**WHAT YOU ARE ASKED TO DO**
Answer these from the anti-jack-knifing text below, one line each:
(a) Which British patent number discloses a braking moment provided by a disc brake with a plurality of plates?
(b) In British Pat. No. 1,240,554, where is the anti-jack-knifing brake device located?
(c) What clamps the plates of the brake together?

**DOCUMENT SECTION**
<<<<

Anti-jack-knifing apparatus for articulated vehicles, wherein the anti-jack-knifing force is exerted independently of the operation of the vehicle braking system by the provision of a hydraulic pressure source including two working chambers communicating via a throttling bore in a piston, the moving part of the pressure source being connected to the trailer while the stationary part is fixedly connected to the tractor, and the working spaces of the pressure source are connected with the brake cylinder of the anti-jack-knifing brake construction to actuate the latter, via throttle valve units including by-pass ducts and non-return valves.

BACKGROUND OF THE INVENTION 
1. Field of the Invention 
The invention concerns anti-jack-knifing apparatus for articulated 
vehicles, primarily for tractor-type vehicles and articulated buses or 
coaches; hereafter, for simplicity, the driven and towed units of the 
articulated vehicle will be referred to as "tractor" and "trailer". 
2. Discussion of the Prior Art 
Anti-jack-knifing devices are known which exert a braking moment around a 
king-pin, that articulates a tractor and a trailer together, against the 
moment of forces tending to cause jack-knifing of the tractor when the 
tractor or the trailer is braked. Thus for instance British Pat. No. 
1,256,947 discloses anti-jack-knifing apparatus wherein the braking moment 
is provided by a disc brake comprising a plurality of plates. The 
stationary part of the brake is fixed to the base or rubbing plate of the 
trailer while the rotary part is connected with the king-pin. 
In deviation from conventional constructions, the king-pin is not fixed 
rigidly to the rubbing surface of the trailer, but instead has a tongue 
which fits into an appropriately formed part of the coupling on the 
tractor and thus rotates with the tractor. The plates of the brake are 
clamped together by a compressed air-operated piston. The air supply is 
taken from the emergency air brake system of the trailer and is controlled 
by a special valve which is built into the air brake system of the 
trailer. 
In another known construction disclosed in British Pat. No. 1,240,554 the 
anti-jack-knifing brake device is located at the steered front shaft of 
the trailer and is operated by a brake chamber connected with the brake 
system of the trailer.

>>>>

**DATA SECTION**
<<<<

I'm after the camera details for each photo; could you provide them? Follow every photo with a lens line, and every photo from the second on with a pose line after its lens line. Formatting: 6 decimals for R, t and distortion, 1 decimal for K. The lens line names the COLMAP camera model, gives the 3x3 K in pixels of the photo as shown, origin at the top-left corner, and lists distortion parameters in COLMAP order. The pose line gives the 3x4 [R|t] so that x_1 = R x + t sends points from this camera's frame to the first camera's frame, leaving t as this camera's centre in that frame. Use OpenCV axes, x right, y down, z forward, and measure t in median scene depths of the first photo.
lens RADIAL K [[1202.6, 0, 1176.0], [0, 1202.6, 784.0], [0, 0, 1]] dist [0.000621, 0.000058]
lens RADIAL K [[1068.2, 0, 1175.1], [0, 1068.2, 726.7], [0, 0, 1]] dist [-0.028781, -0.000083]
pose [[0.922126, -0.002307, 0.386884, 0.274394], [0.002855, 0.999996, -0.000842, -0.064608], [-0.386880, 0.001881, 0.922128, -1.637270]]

>>>>
<<<<

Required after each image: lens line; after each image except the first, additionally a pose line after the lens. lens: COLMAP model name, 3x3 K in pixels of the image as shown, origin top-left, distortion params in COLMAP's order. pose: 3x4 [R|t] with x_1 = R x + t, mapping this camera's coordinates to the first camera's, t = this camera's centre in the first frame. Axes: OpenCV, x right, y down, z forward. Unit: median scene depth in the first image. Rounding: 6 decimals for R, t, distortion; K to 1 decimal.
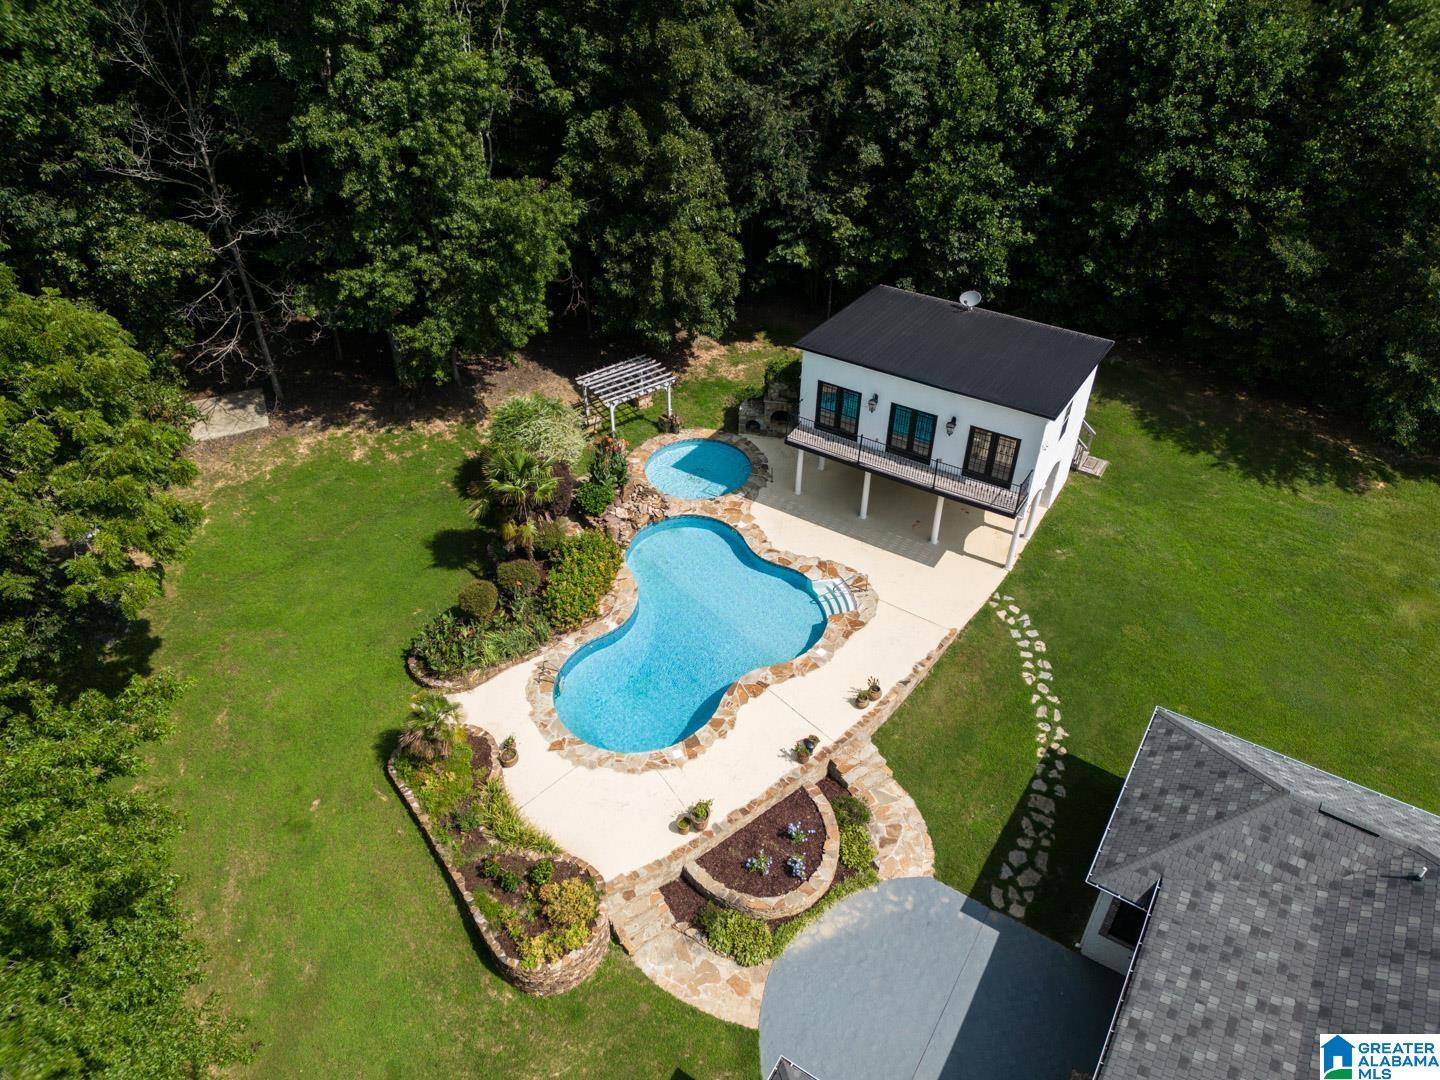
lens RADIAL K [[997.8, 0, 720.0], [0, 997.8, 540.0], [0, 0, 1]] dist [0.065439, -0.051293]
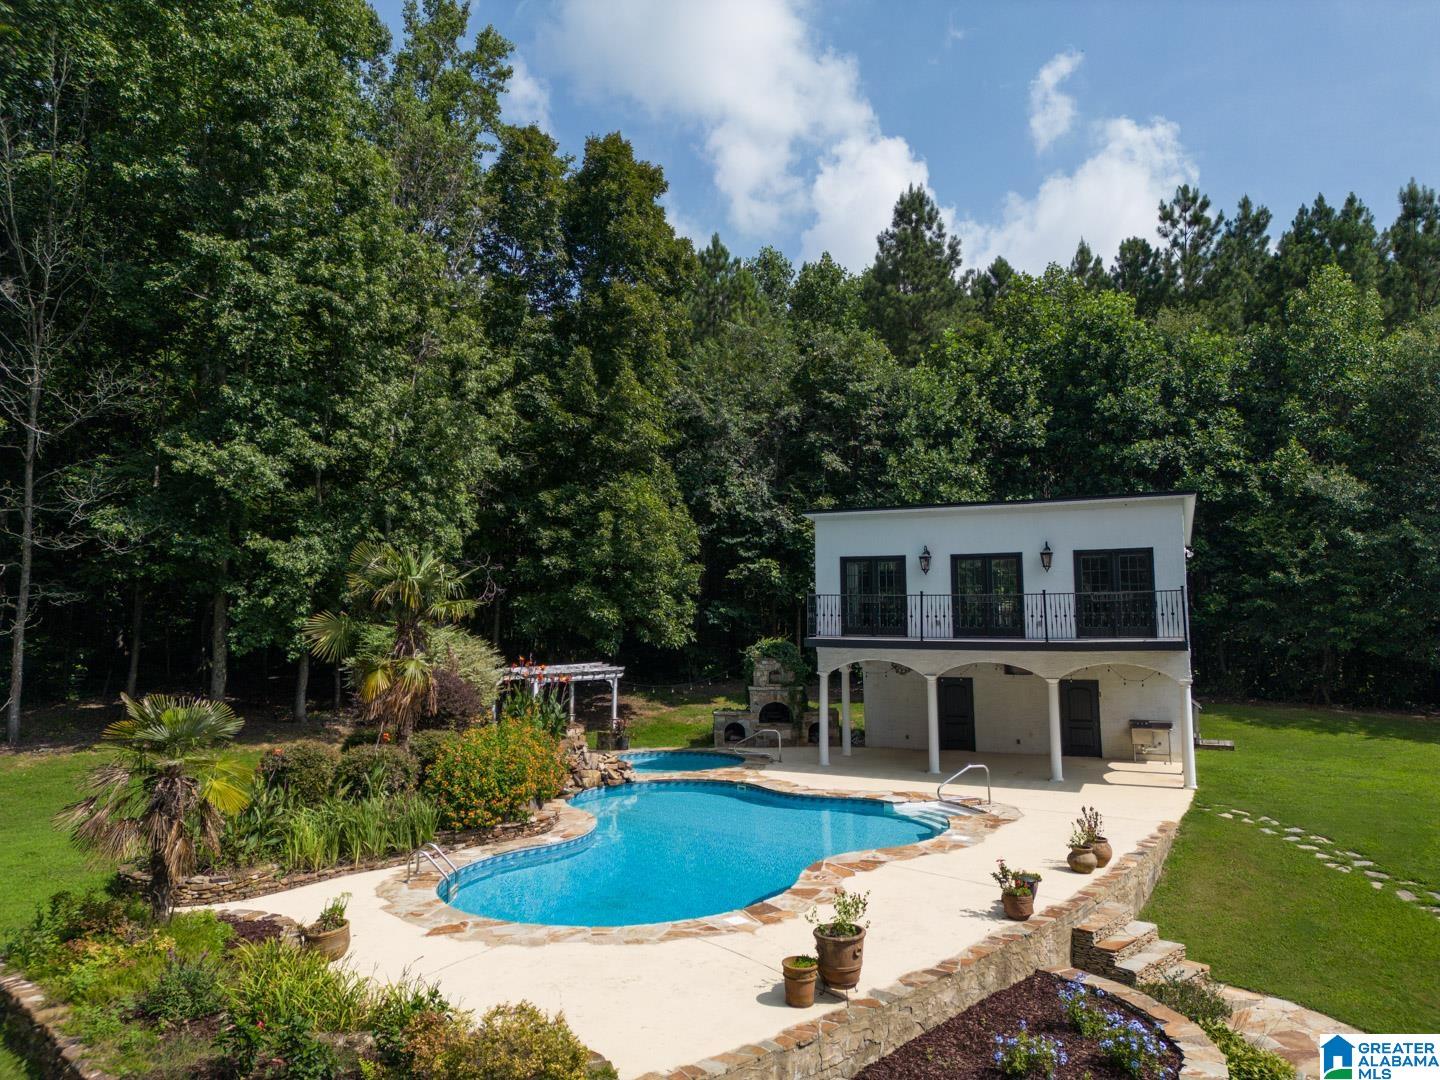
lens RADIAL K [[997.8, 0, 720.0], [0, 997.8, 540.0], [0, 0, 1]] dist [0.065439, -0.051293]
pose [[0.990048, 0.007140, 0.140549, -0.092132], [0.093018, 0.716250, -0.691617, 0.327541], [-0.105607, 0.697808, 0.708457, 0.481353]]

>>>>

**RESULT OF THIS EXERCISE**
(a) British Pat. No. 1,256,947
(b) At the steered front shaft of the trailer
(c) A compressed air-operated piston